(READING TEXT)
Prof Ali Mazrui was known for making penetrating comparisons of seemingly unrelated individuals, things and groups. It is fair to say that he was also a great classifier in general; nothing was unclassifiable for Mazrui whether it was racism, sexism, Africanity or slavery.
[Opening remarks prepared for Ali Mazrui International Symposium, organized by Institute of Global Cultural Studies, Binghamton University, New York, USA, and Twaweza Communications, Nairobi, Kenya. The Symposium took place in Nairobi, Kenya from 15 to 17 July 2016.]
Let me begin by acknowledging the presence here of the late Professor Ali A. Mazrui’s relatives and family members and thank them for being with us. This is apart from Mazrui’s distinguished friends, his colleagues or his former students, groups that include both his critics and his admirers. Of course, an individual could be both a critic and an admirer of Mazrui at the same time or on different occasions. Thank you all for coming.
So, for some reasons, Mazrui used to associate different events and processes with numbers in general, and number three in particular. Sometimes even the topics of his lectures came in “triads.” Mazrui's flagship concept was, of course, the Triple Heritage.
(End READING TEXT)
(SUPPLIED MATERIAL)
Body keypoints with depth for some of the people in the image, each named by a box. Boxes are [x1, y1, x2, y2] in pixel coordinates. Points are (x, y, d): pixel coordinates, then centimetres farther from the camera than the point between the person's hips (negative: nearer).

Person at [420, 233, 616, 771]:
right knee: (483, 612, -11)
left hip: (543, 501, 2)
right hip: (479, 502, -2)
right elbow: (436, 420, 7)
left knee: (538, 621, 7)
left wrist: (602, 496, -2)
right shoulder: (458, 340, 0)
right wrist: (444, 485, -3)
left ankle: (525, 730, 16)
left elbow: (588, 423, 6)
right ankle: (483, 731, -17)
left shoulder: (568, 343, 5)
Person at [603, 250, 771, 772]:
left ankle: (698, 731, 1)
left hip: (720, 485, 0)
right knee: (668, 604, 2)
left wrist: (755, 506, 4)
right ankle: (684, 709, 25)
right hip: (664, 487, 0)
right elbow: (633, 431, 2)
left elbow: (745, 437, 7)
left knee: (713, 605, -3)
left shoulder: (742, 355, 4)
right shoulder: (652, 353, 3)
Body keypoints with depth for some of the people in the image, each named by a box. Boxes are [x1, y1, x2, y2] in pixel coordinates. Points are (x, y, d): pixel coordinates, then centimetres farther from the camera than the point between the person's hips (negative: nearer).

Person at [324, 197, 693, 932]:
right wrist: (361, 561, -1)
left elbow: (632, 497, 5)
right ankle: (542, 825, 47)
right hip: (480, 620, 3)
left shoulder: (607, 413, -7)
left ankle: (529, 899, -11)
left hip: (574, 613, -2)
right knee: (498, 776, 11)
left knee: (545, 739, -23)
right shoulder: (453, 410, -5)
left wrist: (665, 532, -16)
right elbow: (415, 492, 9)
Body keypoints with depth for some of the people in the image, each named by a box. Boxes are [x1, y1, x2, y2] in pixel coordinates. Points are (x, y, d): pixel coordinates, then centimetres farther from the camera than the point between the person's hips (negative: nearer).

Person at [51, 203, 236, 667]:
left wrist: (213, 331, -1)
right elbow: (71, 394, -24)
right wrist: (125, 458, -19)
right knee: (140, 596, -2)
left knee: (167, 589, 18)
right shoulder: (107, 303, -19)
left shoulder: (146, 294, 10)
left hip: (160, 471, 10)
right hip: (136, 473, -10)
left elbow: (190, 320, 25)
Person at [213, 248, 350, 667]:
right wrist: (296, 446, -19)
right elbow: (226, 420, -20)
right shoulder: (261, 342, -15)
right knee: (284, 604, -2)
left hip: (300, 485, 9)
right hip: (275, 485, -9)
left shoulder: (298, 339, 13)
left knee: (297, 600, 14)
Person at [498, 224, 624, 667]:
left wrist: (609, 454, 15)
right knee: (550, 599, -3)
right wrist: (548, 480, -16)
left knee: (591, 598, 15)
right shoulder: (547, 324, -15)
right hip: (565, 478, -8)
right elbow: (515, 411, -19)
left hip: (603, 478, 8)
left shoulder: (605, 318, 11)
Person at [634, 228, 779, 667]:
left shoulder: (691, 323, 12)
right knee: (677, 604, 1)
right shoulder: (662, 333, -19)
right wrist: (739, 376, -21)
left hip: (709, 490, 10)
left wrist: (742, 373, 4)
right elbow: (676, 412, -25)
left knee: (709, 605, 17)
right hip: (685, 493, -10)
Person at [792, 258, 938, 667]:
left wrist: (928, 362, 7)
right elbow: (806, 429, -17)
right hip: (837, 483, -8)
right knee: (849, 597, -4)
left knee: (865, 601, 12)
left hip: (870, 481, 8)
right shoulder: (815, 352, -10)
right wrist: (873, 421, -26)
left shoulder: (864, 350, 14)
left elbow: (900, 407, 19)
(End SUPPLIED MATERIAL)
## TASK REQUIREMENTS
A. Can you condense the paragraph of the Mazrui remarks that begins "So, for some reasons" into a short bulleted list that keeps its main facts?
B. Would you reproduce the Mazrui remarks word for word, starting with "So, for some" and going on through "the Triple Heritage."?
C. According to the Mazrui remarks, where and on what dates did the symposium take place?

## PER-TASK OUTPUTS
A.
- Mazrui associated different events and processes with numbers, especially the number three.
- Some of his lecture topics came in "triads."
- His flagship concept was the Triple Heritage.

B.
So, for some reasons, Mazrui used to associate different events and processes with numbers in general, and number three in particular. Sometimes even the topics of his lectures came in “triads.” Mazrui's flagship concept was, of course, the Triple Heritage.

C. In Nairobi, Kenya, from 15 to 17 July 2016.